Three years ago, Martin was struck down with the news that he only had five per cent function between both of his kidneys.

He was diagnosed with a hereditary kidney failure, which also affected his brother and which made his sibling unsuitable as a donor. Nobody in his family can donate because of the renal failure within their family.

Family friend and Macclesfield resident Harriet Tombs has launched an appeal to search for a new organ donor, and crowdfund to mitigate the financial impact his condition has brought on his life.

Martin is still suffering with hereditary kidney disease and his loved ones want to raise £15,000 for him. He’s had to pack in his job as a Specialist Electrician due to the furlough scheme ending.

Martin pictured with his partner Michelle. Every day ten people are added to the transplant list, which Martin has been on for almost three years.

“Martin is a very close friend of mine, we’ve been friends with him since I moved to Macclesfield two years ago,” Harriet told Macclesfield Nub News.

“He has always been a hard-working individual with a very healthy lifestyle. He’s a very highly qualified electrician who loved the gym.

“He went to the top of his game in his career where he was a Specialist Electrician. He used to install electrics on petrol pumps.

“For the first two years of his diagnosis he continued working. But he has got to the point now where he has been told he’s got to leave because furlough was ending and he isn’t fit to do his role.”

While it is crucial to find a living donor after three years of waiting, there is another sense of urgency to cover Martin not being able to work and medical expenses.

Martin tries to fish to keep his mind off his hereditary condition, which leaves him on a dialysis machine for six hours a day.

Martin has to regularly travel from Macclesfield to Manchester for endless appointments, and he always has to be within two hours from a hospital.

“Martin is going to start having financial problems because he is getting to the point where he can’t maintain a normal lifestyle,” said Harriet.

“He can’t work in the job he loves with the need for daily dialysis every day. He needs to get up at 2am every morning to dialyse and he’s exhausted.

“And his whole health basically deteriorates as a result. It is taking over his whole life.

“He’s a hard-working individual that has never claimed benefits, has always been very proud, he’s got his own house because he has worked very hard to get it, and he’s got a mortgage to pay.

Martin’s family and friends are hoping to raise £15,000, but are grateful for any donation to help him.

“Life fell below him when he got to the point where this happened, and I think the message we want to get out is that a normal working guy at 41 who has always looked after his health.

“He’s never smoked he’s really looked what he eats, and I think that is the only reason he is still alive now being honest.

“If he hadn’t have done that I think we would be in even more of a situation with him.

“I’ve seen him deteriorate in his health during the last three years. He’s gone from being a strong cage fighting gym toting individual to quite a frail individual who’s whole life is dictated by dialysis.”

You can donate and contact the organisers by clicking this link.

Martin is about to be made unemployed - and he and his loved ones are thankful for any support.
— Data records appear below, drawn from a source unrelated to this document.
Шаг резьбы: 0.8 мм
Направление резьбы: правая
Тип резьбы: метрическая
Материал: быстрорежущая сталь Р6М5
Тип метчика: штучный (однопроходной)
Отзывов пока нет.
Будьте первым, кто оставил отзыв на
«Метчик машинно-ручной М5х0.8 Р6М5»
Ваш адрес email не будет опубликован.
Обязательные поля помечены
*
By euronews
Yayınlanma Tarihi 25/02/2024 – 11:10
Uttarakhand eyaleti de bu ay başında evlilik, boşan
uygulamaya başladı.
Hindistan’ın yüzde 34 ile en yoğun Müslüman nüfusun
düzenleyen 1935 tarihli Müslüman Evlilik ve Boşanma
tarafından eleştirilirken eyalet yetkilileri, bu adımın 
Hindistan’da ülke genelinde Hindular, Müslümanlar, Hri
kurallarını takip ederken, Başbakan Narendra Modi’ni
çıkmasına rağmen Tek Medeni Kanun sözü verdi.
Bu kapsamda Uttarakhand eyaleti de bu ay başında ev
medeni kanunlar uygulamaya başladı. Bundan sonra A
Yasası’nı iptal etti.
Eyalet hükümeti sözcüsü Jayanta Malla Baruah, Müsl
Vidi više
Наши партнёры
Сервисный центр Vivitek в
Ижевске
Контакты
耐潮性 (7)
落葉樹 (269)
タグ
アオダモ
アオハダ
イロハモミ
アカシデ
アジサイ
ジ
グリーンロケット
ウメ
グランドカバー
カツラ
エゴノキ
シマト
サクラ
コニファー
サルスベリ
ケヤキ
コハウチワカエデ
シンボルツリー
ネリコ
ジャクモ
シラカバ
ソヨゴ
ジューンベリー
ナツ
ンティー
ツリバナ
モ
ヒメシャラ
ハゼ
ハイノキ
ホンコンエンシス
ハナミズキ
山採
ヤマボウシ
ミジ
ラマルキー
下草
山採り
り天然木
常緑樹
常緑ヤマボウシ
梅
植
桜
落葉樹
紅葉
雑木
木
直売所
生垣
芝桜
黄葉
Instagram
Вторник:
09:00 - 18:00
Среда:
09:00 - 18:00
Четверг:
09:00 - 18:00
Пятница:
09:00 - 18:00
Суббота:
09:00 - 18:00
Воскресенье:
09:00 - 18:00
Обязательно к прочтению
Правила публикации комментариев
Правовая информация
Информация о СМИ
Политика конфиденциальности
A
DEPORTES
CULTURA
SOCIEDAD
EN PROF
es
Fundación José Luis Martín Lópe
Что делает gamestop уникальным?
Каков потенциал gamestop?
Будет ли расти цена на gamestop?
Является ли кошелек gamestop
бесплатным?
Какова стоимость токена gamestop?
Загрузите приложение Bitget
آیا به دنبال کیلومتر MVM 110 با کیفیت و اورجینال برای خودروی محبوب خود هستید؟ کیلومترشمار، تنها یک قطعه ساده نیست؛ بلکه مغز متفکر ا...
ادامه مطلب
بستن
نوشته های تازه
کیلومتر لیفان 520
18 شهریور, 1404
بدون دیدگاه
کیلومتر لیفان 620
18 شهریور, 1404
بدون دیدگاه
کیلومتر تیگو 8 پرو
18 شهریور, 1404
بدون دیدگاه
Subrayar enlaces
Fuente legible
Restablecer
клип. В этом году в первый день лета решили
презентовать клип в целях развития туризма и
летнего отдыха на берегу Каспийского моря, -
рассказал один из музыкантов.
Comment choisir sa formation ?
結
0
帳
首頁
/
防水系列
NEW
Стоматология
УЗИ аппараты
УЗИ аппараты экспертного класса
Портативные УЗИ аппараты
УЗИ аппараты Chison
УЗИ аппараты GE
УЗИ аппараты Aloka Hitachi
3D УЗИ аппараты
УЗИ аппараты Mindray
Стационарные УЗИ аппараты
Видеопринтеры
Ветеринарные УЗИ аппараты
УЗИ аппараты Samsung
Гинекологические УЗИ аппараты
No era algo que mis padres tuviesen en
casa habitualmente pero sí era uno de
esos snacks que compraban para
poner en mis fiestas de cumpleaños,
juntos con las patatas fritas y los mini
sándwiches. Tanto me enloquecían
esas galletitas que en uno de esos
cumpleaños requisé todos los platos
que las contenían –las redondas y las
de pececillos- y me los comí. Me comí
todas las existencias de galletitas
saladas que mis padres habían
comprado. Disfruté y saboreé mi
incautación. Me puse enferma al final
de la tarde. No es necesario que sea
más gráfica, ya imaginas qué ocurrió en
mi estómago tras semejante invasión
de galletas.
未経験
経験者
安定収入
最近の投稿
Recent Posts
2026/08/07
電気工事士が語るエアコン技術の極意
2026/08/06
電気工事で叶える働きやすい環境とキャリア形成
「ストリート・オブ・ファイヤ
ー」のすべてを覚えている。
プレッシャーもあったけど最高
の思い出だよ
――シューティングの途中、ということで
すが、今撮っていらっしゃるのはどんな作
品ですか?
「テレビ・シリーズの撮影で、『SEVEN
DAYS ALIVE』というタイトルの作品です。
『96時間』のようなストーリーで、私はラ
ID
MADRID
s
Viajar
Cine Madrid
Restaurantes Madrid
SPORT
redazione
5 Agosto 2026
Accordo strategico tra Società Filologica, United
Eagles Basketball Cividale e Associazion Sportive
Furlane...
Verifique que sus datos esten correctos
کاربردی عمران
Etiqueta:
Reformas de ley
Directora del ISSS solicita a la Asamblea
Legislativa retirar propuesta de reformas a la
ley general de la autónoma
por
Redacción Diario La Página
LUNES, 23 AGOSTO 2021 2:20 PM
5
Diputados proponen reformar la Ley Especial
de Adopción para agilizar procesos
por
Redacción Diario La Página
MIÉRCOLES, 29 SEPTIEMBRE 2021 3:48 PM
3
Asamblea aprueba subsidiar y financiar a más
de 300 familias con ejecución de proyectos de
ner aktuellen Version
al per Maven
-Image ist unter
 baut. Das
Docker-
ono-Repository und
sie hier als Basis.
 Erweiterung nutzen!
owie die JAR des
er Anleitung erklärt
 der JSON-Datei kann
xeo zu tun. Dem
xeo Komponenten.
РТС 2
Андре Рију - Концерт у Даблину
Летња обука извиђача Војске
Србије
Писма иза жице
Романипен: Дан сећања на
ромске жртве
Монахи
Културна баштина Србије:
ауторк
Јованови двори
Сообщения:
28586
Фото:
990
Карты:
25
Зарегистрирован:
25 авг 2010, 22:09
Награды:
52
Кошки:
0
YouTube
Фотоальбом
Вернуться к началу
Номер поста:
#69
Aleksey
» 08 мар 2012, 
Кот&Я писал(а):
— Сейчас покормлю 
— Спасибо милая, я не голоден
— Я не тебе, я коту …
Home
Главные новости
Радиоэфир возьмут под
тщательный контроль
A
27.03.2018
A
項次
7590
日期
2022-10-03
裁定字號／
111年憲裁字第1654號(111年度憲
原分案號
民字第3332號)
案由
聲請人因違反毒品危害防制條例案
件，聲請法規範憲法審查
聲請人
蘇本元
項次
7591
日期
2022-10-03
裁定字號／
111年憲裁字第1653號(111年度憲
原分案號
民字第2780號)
Numbers from Kidney Care UK suggest there are just under 30,000 people on dialysis within the UK.

On average, it takes two-and-a-half years to find an organ donor for transplant. Martin has waited six months longer than that, and counting.

Approximately 3,000 kidney transplants take place every year in the UK, but around 5,000 people are still waiting.

Up to one in three patients with kidney disease will experience depression at some point, according to more figures from the UK's leading kidney patient support charity.